=== Excerpt to read ===
The 7th Congress was held in Berlin, Germany, in 1938, with over 500 attendees from 50 countries. The president of the Congress was Erich Martini of Hamburg, Hermann Göring was listed as a patron of the Congress and a congratulatory telegram from Adolf Hitler was read at the opening ceremonies. The 8th Congress, planned for Stockholm in 1941, was delayed until 1948, due to World War II.

The XXVI International Congress of Entomology was to be held in Helsinki, Finland in July 2020 but was delayed to July 2022 due to the COVID-19 pandemic. The 2024 Congress is planned to be held in Japan. The pandemic has had a substantial impact on entomologists and their research.

==Locations==
A majority of the congresses have been held in Europe. Congresses have been held in the United States (Ithaca, NY, 1928; Washington, DC, 1976; Orlando, FL 2016) and Canada (Montreal, Quebec 1958; Vancouver, B.C. 1988). Congress were held in the Southern Hemisphere in Canberra, Australia (1972), Iguazu Falls, Brazil (2000), Brisbane, Australia (2004), and Durban, South Africa (2008). Congresses were held in Asia in Kyoto, Japan (1980, 2024); Beijing, China (1992) and Daegu, South Korea (2012).

=== Listed records ===
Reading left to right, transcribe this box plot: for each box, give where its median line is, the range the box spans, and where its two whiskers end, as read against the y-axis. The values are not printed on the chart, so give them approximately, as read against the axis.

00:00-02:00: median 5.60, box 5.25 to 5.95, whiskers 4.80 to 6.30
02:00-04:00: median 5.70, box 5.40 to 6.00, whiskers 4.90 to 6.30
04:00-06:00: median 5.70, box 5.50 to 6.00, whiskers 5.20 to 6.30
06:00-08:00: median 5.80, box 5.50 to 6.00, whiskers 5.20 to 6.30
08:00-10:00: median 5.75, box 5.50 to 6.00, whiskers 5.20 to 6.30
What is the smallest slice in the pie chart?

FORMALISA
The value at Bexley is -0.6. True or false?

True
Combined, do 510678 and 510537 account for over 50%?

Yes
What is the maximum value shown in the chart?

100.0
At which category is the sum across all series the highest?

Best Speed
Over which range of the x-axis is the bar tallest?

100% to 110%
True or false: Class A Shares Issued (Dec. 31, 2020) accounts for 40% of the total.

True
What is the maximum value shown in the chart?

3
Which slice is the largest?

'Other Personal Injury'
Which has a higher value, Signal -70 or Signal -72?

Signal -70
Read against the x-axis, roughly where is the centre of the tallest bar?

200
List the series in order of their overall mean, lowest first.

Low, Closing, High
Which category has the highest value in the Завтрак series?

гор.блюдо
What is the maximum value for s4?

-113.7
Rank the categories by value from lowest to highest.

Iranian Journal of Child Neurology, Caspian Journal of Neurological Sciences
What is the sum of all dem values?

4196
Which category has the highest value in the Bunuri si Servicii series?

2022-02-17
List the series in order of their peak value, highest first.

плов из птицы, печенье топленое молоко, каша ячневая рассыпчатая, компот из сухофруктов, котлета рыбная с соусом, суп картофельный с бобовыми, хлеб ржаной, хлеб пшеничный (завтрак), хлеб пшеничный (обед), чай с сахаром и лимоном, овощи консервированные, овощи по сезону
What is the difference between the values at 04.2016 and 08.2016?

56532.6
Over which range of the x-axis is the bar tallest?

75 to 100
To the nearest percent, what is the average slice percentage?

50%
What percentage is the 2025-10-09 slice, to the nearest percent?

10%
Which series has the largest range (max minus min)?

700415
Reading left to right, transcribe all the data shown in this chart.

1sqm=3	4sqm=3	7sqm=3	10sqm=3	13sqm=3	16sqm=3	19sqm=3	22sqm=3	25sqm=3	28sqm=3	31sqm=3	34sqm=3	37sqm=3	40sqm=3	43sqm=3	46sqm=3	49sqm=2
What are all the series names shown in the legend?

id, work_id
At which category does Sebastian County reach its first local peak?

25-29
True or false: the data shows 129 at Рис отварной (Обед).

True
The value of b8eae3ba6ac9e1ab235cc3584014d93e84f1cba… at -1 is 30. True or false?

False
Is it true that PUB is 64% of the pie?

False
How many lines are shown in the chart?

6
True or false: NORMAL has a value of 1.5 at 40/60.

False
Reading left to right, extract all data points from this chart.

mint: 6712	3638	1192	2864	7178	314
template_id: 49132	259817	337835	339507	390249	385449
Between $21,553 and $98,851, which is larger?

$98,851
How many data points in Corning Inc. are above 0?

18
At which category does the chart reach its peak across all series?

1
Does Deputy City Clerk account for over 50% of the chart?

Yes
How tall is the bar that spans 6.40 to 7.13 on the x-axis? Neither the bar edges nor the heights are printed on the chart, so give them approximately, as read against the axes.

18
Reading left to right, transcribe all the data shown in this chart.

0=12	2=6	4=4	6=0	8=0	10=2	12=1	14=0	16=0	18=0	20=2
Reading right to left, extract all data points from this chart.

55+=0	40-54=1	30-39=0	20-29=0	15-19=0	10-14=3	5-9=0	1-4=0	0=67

=== Activities ===
a: According to the excerpt on the International Congress of Entomology, who was president of the 7th Congress?
b: From the excerpt on the International Congress of Entomology, list every city named as a Southern Hemisphere host, with its year.

=== Answers given ===
a: Erich Martini of Hamburg

b:
- Canberra, Australia (1972)
- Iguazu Falls, Brazil (2000)
- Brisbane, Australia (2004)
- Durban, South Africa (2008)